##### SUPPLIED MATERIAL #####

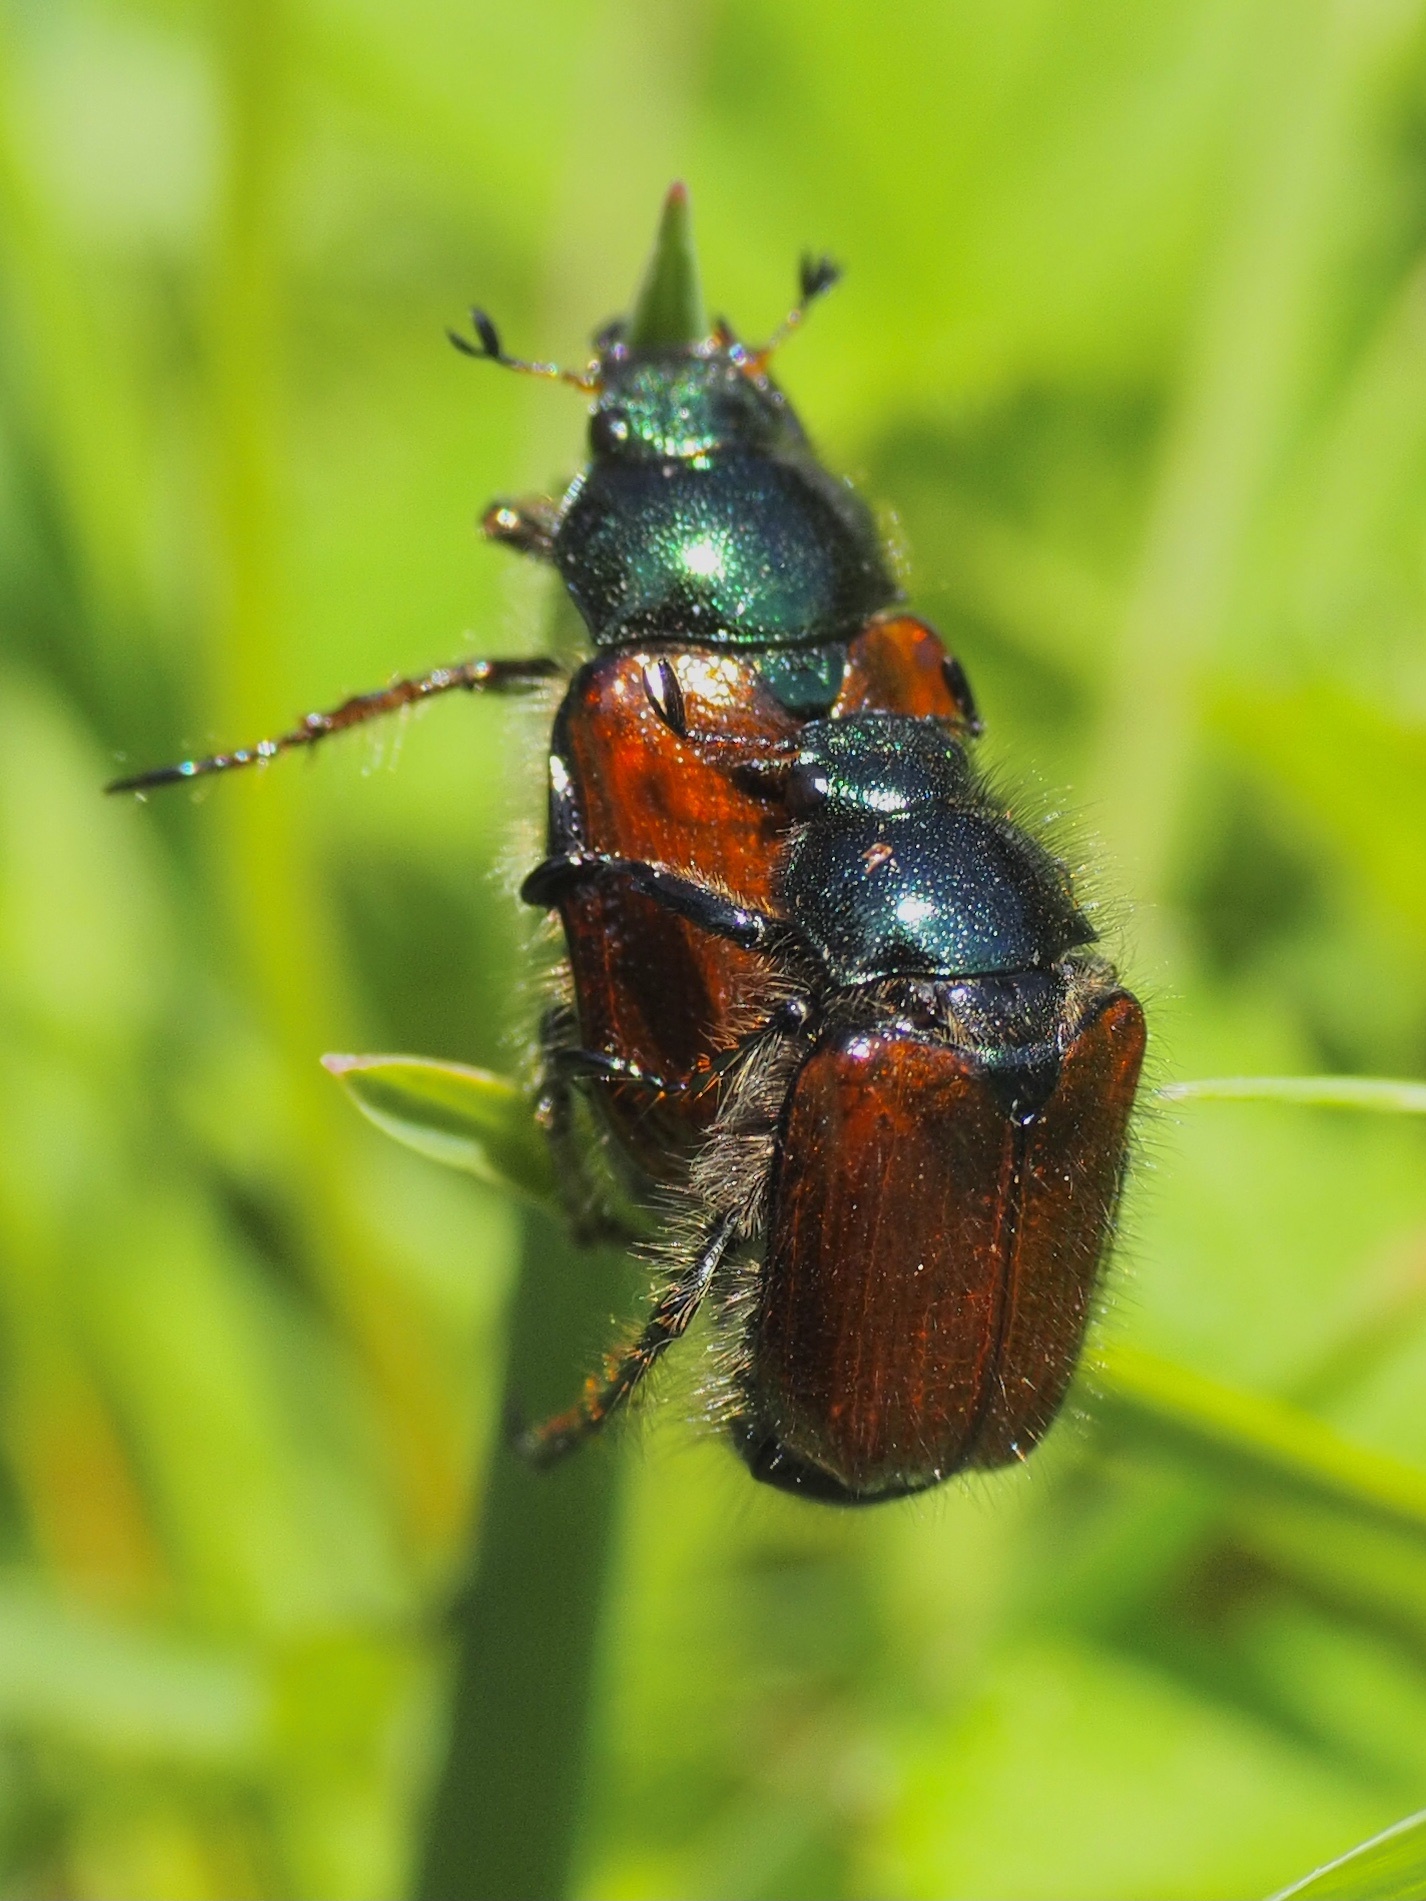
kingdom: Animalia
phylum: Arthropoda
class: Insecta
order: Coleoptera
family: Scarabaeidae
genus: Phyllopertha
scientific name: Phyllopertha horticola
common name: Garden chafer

#####
##### SUPPLIED MATERIAL #####

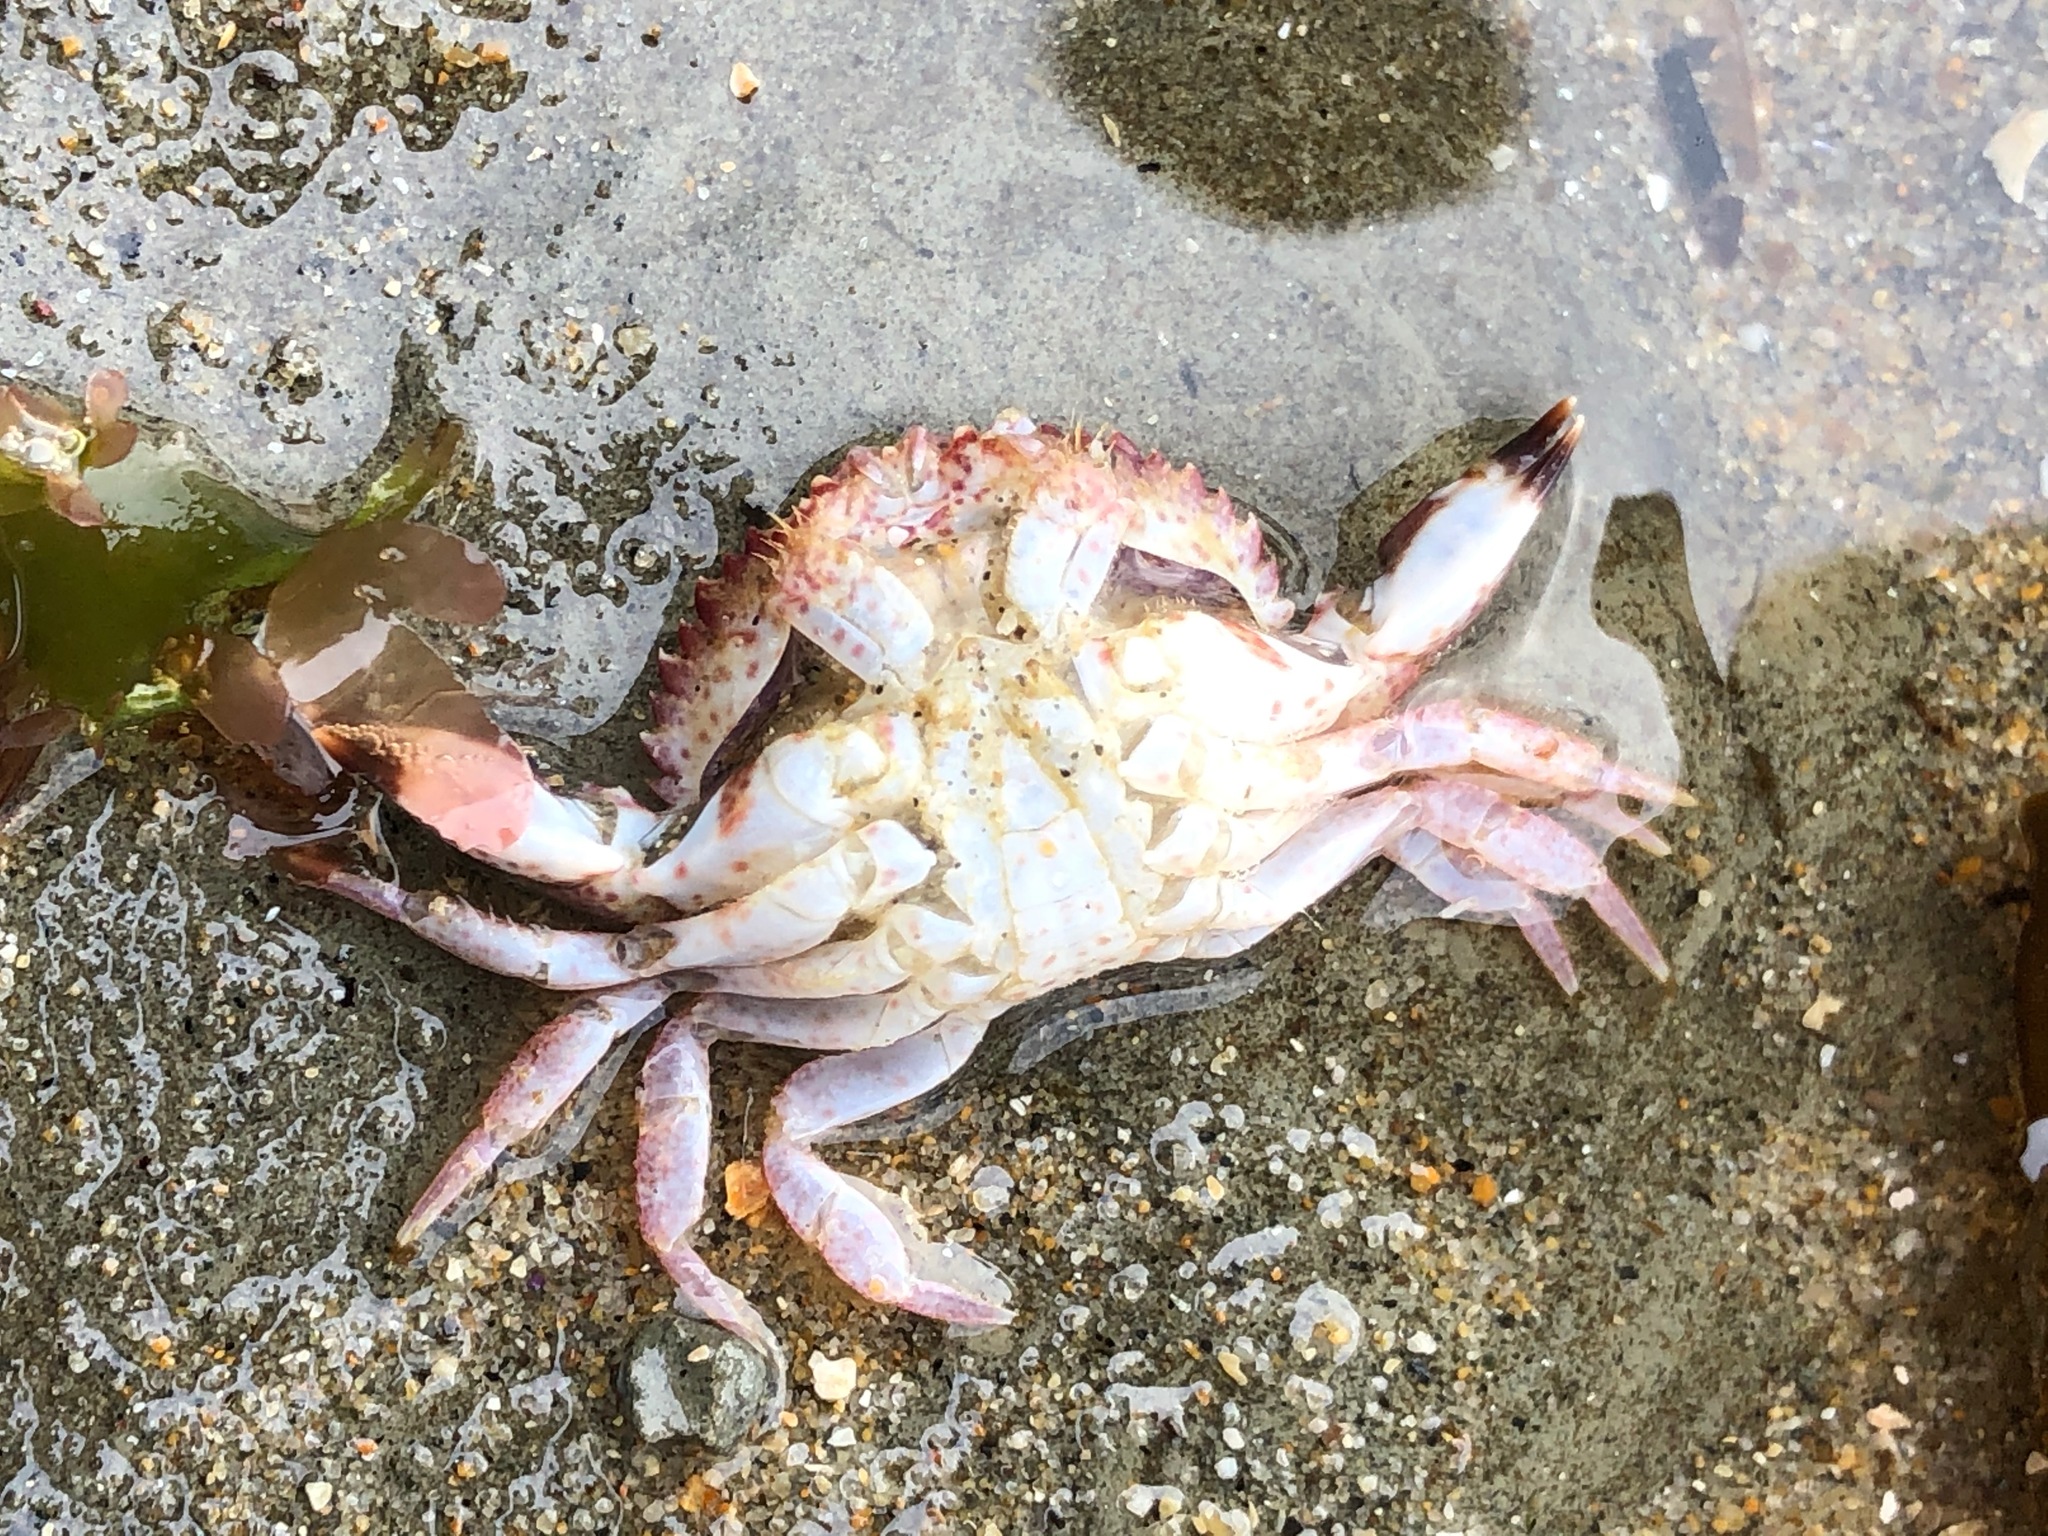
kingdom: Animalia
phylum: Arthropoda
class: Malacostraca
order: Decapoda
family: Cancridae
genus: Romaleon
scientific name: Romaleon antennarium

#####

## [YOUR TASK]
Identify every line of the data above that contains the string "name", treating uppercase and lowercase letters as distinct, and copy each such line.

## [FINISHED ANSWER]
scientific name: Phyllopertha horticola
common name: Garden chafer
scientific name: Romaleon antennarium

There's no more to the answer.